Astrophysics, abstract
astro-ph/0301257


From: David Merritt <[email protected]>
Date: Tue, 14 Jan 2003 15:38:38 GMT (65kb)

Single and Binary Black Holes and their Influence on Nuclear Structure


Authors:
David Merritt (Rutgers University)

Comments: 10 pages, 4 figures, uses emulateapj.sty, onecolfloat.sty. An
abridged version of this article will appear in Carnegie Observatories
Astrophysics Series, Vol. 1: “Coevolution of Black Holes and Galaxies,”
edited by L. C. Ho (Cambridge: Cambridge Univ. Press)

Report-no: Rutgers Astrophysics Preprint Series No. 379


Massive central objects affect both the structure and evolution of galactic
nuclei. Adiabatic growth of black holes generates power-law central density
profiles with logarithmic slopes in the range from ~1.5 to ~2.5, in good
agreement with the profiles observed in the nuclei of galaxies fainter than
visual magnitude -20. However the shallow nuclear profiles of bright galaxies
require a different explanation.

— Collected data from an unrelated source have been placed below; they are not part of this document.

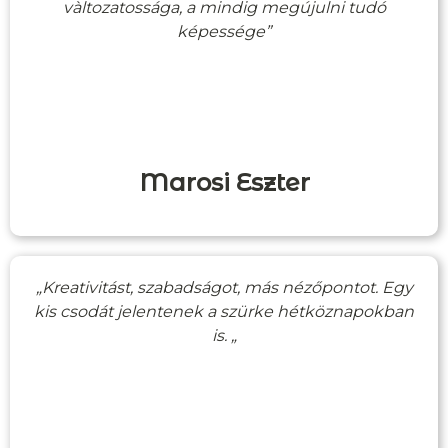
vàltozatossága, a mindig megújulni tudó
képessége”
Marosi Eszter
„Kreativitást, szabadságot, más nézőpontot. Egy
kis csodát jelentenek a szürke hétköznapokban
is. „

Binary black holes are an inevitable result of
galactic mergers, and the ejection of stars by a massive binary displaces a
mass of order the binary’s own mass, creating a core or shallow power-law cusp.
This model is at least crudely consistent with core sizes in bright galaxies.
Uncertainties remain about the effectiveness of stellar- and gas-dynamical
processes at inducing coalescence of binary black holes, and uncoalesced
binaries may be common in low-density nuclei.